_Task 1_
In one to three sentences, explain why the text on the internet's noisiness calls walking blogs quieter than other parts of the internet.
_Task 2_
Echo a passage of the text on the internet's noisiness word for word, beginning at the words "What concerns me" and stopping after "like a portfolio.".
(Beginning of Text)
Which leads me back to where I began, with observations about the internet. The internet started quietly: first, as a genteel medium for academics. Then, it started murmuring sweetly with the babble of home pages describing domestic satisfaction and personal hobbies. Then it got noisier and giants moved in carving out their empires: Amazon, AOL, Microsoft, LastMinute, and then the social sites – MySpace and Facebook, followed by the micro blogging possibilities of Twitter. All these have their place and their function. And MovableType, then blogger and Textpattern and Wordpress, gave us all the chance of having a blog or web site quickly and easily.
What concerns me however is how fast the internet has become, how noisy. Information gets degraded, abuse and nonsense is common (in some places), myths, lies, and deranged ideas get circulated such as a secret group of people were really responsible for 9/11. No really, they really were, see? – coz, like, this is real and wot u fink iss not real, coz, like, wot is real anyway, really real, like, YEAH? and do your research – which generally means find some deranged nonsense on the internet or read a similarly deranged book. The term is not an invitation towards intellectual inquiry but like a thug saying “you want some??” when they are referring not to beer, tea, or chips but the quantity of blows their frame is capable of carried like a portfolio.
I think the degradation of the internet in such forms can be identified as noisiness. You can’t think in a room full of loud Led Zeppelin, crushed in with hundreds of jostling shouting people. You can’t think at Facebook or Twitter within such confines although the constraint of the latter (as Tweeter Stephen Fry has commented) is an interesting haiku-like challenge: how to condense your communicative process into a few limited words. How say all in 5.
Walking blogs are, generally, peaceful places where folk ruminate about hill walking and share their enjoyments. As such, I suggest they are quieter than other parts of the internet. They occasionally veer towards soapbox style and some have ‘loud’ commercial connections but the general mood (I think) is that of walking: the slow pace of feet, the fresh air, and the background implications of a constructive ecology. We walk these places, we care about them, we want them protected. All rather sweet: like the snippet in the internet book, about building web pages and curling up inside them.
(End of Text)
(Beginning of Data)
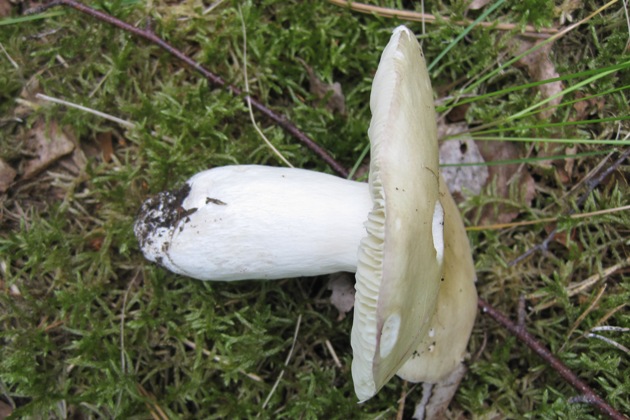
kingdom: Fungi
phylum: Basidiomycota
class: Agaricomycetes
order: Russulales
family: Russulaceae
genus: Russula
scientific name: Russula depallens
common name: falmende skørhat
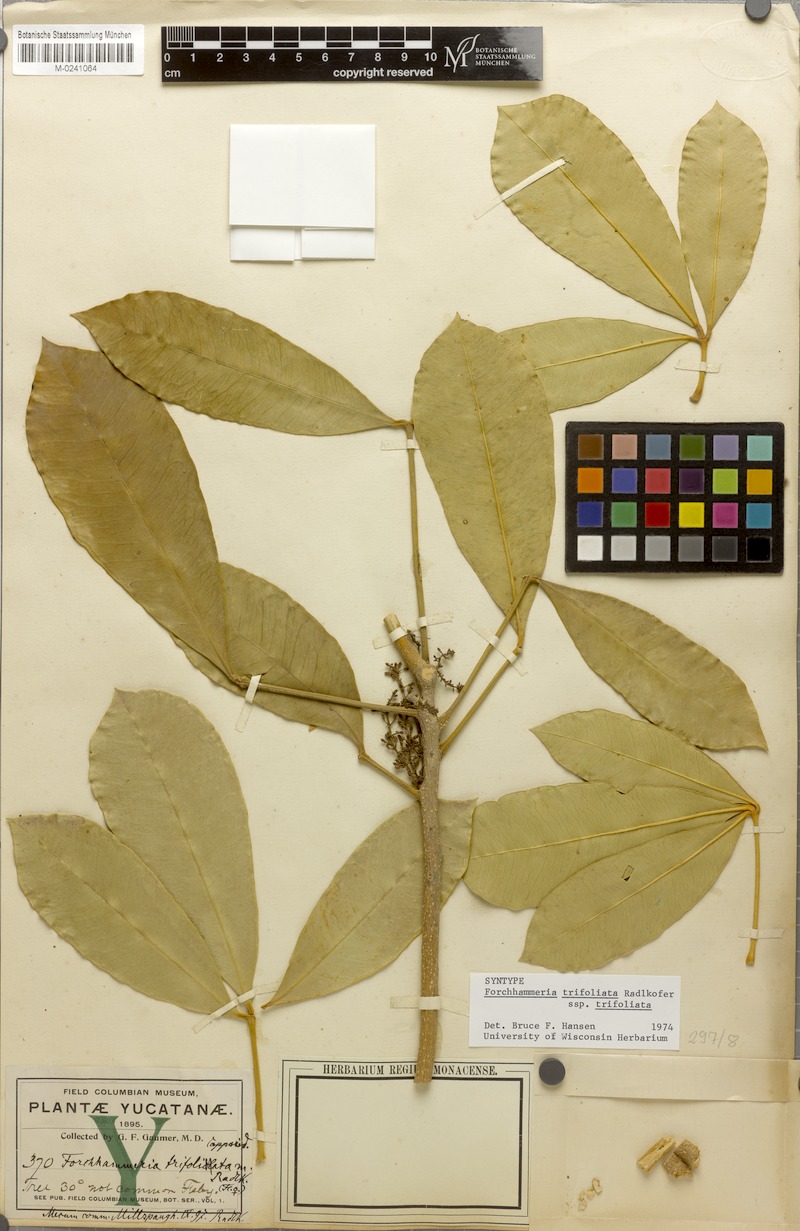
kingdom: Plantae
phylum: Tracheophyta
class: Magnoliopsida
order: Brassicales
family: Stixaceae
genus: Forchhammeria
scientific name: Forchhammeria trifoliata
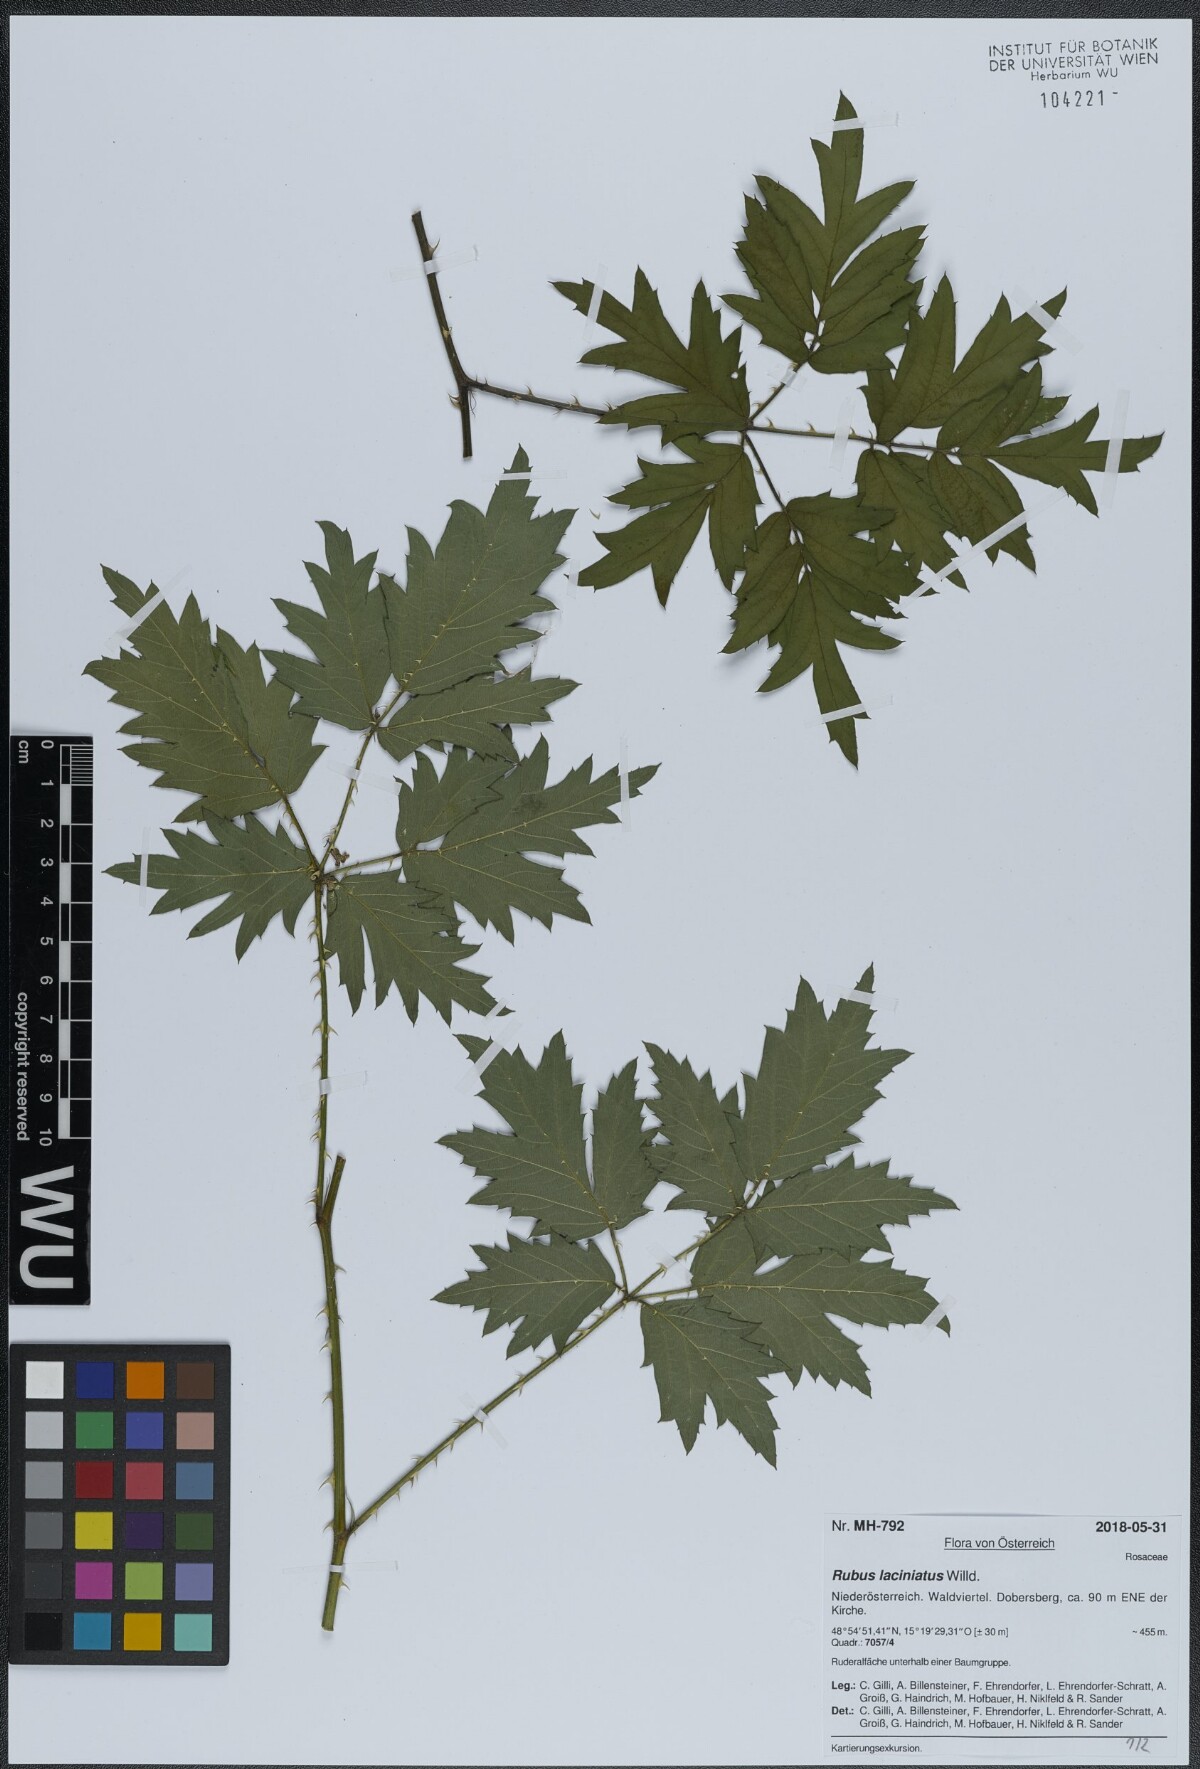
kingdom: Plantae
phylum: Tracheophyta
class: Magnoliopsida
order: Rosales
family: Rosaceae
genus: Rubus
(End of Data)
_Task response 1_
Walking blogs are generally peaceful places where people ruminate about hill walking and share their enjoyments, which is why the writer suggests they are quieter. Although some veer toward soapbox style or have "loud" commercial connections, their general mood is that of walking: the slow pace of feet, the fresh air, and the background implications of a constructive ecology.

_Task response 2_
What concerns me however is how fast the internet has become, how noisy. Information gets degraded, abuse and nonsense is common (in some places), myths, lies, and deranged ideas get circulated such as a secret group of people were really responsible for 9/11. No really, they really were, see? – coz, like, this is real and wot u fink iss not real, coz, like, wot is real anyway, really real, like, YEAH? and do your research – which generally means find some deranged nonsense on the internet or read a similarly deranged book. The term is not an invitation towards intellectual inquiry but like a thug saying “you want some??” when they are referring not to beer, tea, or chips but the quantity of blows their frame is capable of carried like a portfolio.